__TASK INSTRUCTIONS__. Exactly the lines below from the one with "Transparencia" up to and including the one with "Iran upozorio zaljevske države: Novi" make up the answer, with nothing else added.
■ ■ ■ ■
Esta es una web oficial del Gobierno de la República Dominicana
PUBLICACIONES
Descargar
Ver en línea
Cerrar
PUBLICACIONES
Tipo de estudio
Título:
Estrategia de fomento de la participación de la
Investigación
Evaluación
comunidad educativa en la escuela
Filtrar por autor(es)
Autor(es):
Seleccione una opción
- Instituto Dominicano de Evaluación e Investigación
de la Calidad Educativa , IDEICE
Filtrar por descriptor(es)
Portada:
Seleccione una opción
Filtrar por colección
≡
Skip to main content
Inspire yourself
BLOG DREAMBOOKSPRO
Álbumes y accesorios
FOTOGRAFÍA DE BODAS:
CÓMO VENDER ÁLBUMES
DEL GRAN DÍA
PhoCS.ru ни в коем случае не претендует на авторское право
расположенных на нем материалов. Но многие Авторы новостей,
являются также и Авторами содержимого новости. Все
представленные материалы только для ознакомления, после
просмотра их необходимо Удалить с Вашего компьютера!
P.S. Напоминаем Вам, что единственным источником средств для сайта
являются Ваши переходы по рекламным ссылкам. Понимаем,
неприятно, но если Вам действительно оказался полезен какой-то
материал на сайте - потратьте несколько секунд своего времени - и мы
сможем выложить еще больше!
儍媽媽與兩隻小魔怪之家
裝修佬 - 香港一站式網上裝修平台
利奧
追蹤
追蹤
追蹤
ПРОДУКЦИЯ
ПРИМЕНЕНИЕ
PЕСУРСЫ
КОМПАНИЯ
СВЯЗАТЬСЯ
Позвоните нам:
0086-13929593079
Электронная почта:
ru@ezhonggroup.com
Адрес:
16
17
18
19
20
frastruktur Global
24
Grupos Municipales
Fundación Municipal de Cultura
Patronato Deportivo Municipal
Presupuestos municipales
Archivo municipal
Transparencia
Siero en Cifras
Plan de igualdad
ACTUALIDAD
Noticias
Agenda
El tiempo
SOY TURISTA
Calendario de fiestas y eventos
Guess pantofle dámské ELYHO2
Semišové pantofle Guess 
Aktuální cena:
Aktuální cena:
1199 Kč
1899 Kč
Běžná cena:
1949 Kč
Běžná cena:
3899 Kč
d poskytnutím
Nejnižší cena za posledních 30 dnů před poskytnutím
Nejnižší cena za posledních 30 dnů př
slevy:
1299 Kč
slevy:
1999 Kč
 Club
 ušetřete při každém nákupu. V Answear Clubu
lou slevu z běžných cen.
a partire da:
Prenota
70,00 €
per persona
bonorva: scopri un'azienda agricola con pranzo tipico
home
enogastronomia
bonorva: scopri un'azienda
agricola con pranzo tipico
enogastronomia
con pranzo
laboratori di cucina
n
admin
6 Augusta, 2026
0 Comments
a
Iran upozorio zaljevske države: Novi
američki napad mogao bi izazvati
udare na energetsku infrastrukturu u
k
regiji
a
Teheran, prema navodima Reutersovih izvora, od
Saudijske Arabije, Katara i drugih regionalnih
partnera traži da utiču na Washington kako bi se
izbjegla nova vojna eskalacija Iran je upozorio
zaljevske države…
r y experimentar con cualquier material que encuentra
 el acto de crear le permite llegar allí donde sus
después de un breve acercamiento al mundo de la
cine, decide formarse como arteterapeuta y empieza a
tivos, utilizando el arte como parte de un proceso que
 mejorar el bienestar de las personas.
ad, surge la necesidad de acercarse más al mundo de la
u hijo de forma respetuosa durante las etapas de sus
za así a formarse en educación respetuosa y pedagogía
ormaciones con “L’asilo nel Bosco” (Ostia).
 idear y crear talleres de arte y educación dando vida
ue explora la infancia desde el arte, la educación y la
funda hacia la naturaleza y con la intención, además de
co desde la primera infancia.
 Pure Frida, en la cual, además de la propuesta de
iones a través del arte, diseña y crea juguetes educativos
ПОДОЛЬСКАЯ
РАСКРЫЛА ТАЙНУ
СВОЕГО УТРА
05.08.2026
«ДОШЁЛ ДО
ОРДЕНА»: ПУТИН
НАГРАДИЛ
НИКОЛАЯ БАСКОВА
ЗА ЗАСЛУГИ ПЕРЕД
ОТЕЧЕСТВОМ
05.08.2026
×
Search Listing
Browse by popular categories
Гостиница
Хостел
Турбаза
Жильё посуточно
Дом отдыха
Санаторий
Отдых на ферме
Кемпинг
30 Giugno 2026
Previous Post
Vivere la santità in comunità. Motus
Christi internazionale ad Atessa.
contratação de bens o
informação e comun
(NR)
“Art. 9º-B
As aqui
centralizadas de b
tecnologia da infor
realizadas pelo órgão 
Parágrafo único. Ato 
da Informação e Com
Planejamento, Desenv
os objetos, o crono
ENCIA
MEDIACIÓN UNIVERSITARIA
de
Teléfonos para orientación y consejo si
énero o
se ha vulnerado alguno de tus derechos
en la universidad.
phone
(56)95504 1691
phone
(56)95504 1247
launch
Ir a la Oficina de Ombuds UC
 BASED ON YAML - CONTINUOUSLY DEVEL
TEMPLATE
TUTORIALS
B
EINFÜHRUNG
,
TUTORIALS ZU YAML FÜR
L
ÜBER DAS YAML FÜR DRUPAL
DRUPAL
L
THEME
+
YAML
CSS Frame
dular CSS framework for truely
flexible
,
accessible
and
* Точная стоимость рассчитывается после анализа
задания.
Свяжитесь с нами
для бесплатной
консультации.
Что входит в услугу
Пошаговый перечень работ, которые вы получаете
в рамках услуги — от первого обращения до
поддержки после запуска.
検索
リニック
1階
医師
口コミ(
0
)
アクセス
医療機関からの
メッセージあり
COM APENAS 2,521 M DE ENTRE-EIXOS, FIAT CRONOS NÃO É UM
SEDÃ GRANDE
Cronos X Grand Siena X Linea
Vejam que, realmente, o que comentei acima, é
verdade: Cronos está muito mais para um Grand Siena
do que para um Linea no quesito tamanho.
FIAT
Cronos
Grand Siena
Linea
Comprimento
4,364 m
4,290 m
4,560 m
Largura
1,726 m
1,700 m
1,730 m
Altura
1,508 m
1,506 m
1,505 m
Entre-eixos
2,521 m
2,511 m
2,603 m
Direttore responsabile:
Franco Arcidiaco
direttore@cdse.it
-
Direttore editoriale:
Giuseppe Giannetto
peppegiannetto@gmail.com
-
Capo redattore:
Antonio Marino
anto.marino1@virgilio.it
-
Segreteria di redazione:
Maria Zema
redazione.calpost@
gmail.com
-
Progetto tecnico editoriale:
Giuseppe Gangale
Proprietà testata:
■ ■ ■ ■
__SOLUTION BELOW__.
Transparencia
Siero en Cifras
Plan de igualdad
ACTUALIDAD
Noticias
Agenda
El tiempo
SOY TURISTA
Calendario de fiestas y eventos
Guess pantofle dámské ELYHO2
Semišové pantofle Guess 
Aktuální cena:
Aktuální cena:
1199 Kč
1899 Kč
Běžná cena:
1949 Kč
Běžná cena:
3899 Kč
d poskytnutím
Nejnižší cena za posledních 30 dnů před poskytnutím
Nejnižší cena za posledních 30 dnů př
slevy:
1299 Kč
slevy:
1999 Kč
 Club
 ušetřete při každém nákupu. V Answear Clubu
lou slevu z běžných cen.
a partire da:
Prenota
70,00 €
per persona
bonorva: scopri un'azienda agricola con pranzo tipico
home
enogastronomia
bonorva: scopri un'azienda
agricola con pranzo tipico
enogastronomia
con pranzo
laboratori di cucina
n
admin
6 Augusta, 2026
0 Comments
a
Iran upozorio zaljevske države: Novi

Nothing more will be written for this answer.